Directions: Reproduce the text of every record below word for word, and leave out the pictures.

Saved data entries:

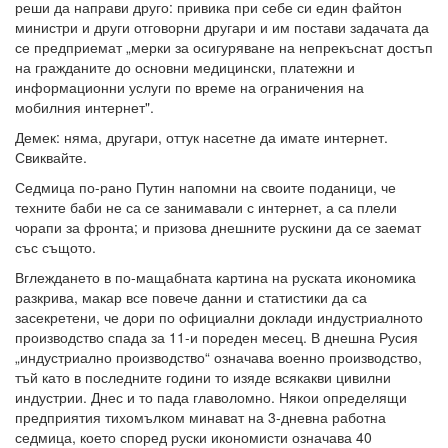
реши да направи друго: привика при себе си един файтон
министри и други отговорни другари и им постави задачата да
се предприемат „мерки за осигуряване на непрекъснат достъп
на гражданите до основни медицински, платежни и
информационни услуги по време на ограничения на
мобилния интернет".
Демек: няма, другари, оттук насетне да имате интернет.
Свиквайте.
Седмица по-рано Путин напомни на своите поданици, че
техните баби не са се занимавали с интернет, а са плели
чорапи за фронта; и призова днешните рускини да се заемат
със същото.
Вглеждането в по-мащабната картина на руската икономика
разкрива, макар все повече данни и статистики да са
засекретени, че дори по официални доклади индустриалното
производство спада за 11-и пореден месец. В днешна Русия
„индустриално производство“ означава военно производство,
тъй като в последните години то изяде всякакви цивилни
индустрии. Днес и то пада главоломно. Някои определящи
предприятия тихомълком минават на 3-дневна работна
седмица, което според руски икономисти означава 40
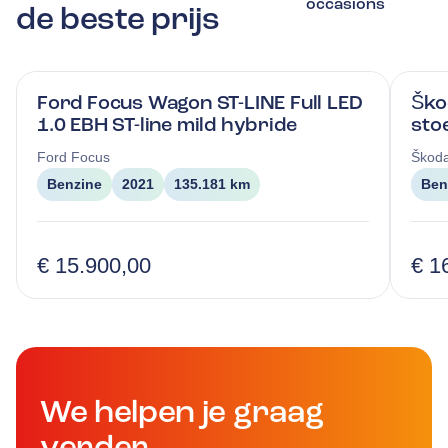
occasions
de beste prijs
Ford Focus Wagon ST-LINE Full LED
Ško
1.0 EBH ST-line mild hybride
sto
Ford
Focus
Škod
Benzine
2021
135.181 km
Ben
€ 15.900,00
€ 1
We helpen je graag
verder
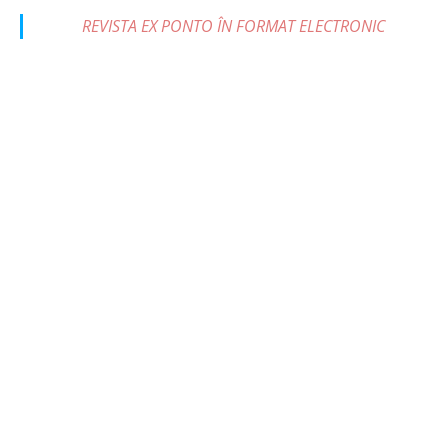
REVISTA EX PONTO ÎN FORMAT ELECTRONIC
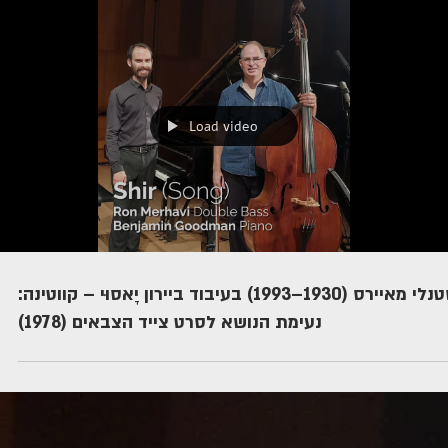
Load video
סטנלי מאיירס (1930–1993) בעיבוד ביירון יָאסוּי – קווטינה:
נעימת הנושא לסרט צייד הצבאים (1978)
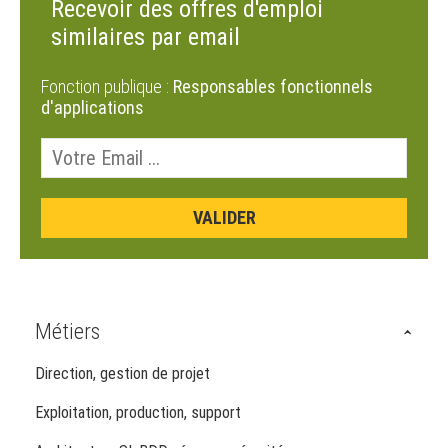
Recevoir des offres d'emploi
similaires par email
Fonction publique :
Responsables fonctionnels
d'applications
Métiers
Direction, gestion de projet
Exploitation, production, support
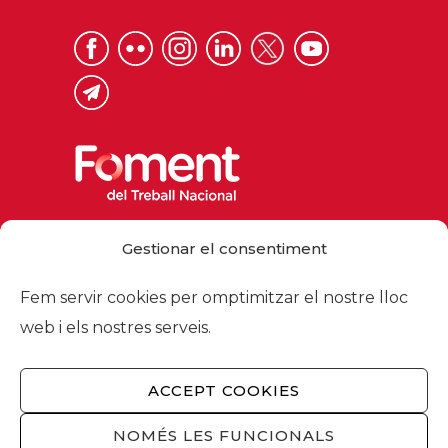
Via Laietana 32, 08003 Barcelona
Gestionar el consentiment
Tel. 93 484 12 00
foment@foment.com
Fem servir cookies per omptimitzar el nostre lloc
web i els nostres serveis.
ACCEPT COOKIES
© 2026 - Foment del Treball Nacional
Nosaltres
/
Associats
/
Comissions
/
NOMÉS LES FUNCIONALS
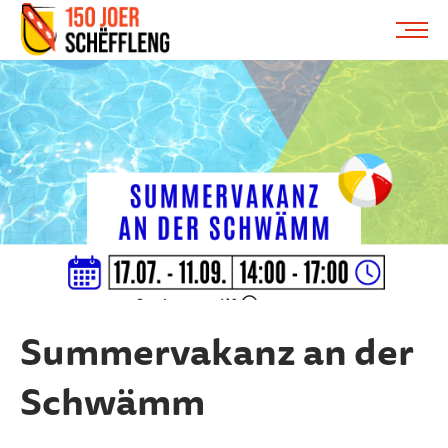
Schifflange, schifflange-logo, gemeng schëfflenge
ME
Summervakanz an der
Schwämm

Exercise result:
реши да направи друго: привика при себе си един файтон
министри и други отговорни другари и им постави задачата да
се предприемат „мерки за осигуряване на непрекъснат достъп
на гражданите до основни медицински, платежни и
информационни услуги по време на ограничения на
мобилния интернет".
Демек: няма, другари, оттук насетне да имате интернет.
Свиквайте.
Седмица по-рано Путин напомни на своите поданици, че
техните баби не са се занимавали с интернет, а са плели
чорапи за фронта; и призова днешните рускини да се заемат
със същото.
Вглеждането в по-мащабната картина на руската икономика
разкрива, макар все повече данни и статистики да са
засекретени, че дори по официални доклади индустриалното
производство спада за 11-и пореден месец. В днешна Русия
„индустриално производство“ означава военно производство,
тъй като в последните години то изяде всякакви цивилни
индустрии. Днес и то пада главоломно. Някои определящи
предприятия тихомълком минават на 3-дневна работна
седмица, което според руски икономисти означава 40
occasions
de beste prijs
Ford Focus Wagon ST-LINE Full LED
Ško
1.0 EBH ST-line mild hybride
sto
Ford
Focus
Škod
Benzine
2021
135.181 km
Ben
€ 15.900,00
€ 1
We helpen je graag
verder
REVISTA EX PONTO ÎN FORMAT ELECTRONIC
Load video
סטנלי מאיירס (1930–1993) בעיבוד ביירון יָאסוּי – קווטינה:
נעימת הנושא לסרט צייד הצבאים (1978)
Recevoir des offres d'emploi
similaires par email
Fonction publique :
Responsables fonctionnels
d'applications
Métiers
Direction, gestion de projet
Exploitation, production, support
Via Laietana 32, 08003 Barcelona
Gestionar el consentiment
Tel. 93 484 12 00
foment@foment.com
Fem servir cookies per omptimitzar el nostre lloc
web i els nostres serveis.
ACCEPT COOKIES
© 2026 - Foment del Treball Nacional
Nosaltres
/
Associats
/
Comissions
/
NOMÉS LES FUNCIONALS
Schifflange, schifflange-logo, gemeng schëfflenge
ME
Summervakanz an der
Schwämm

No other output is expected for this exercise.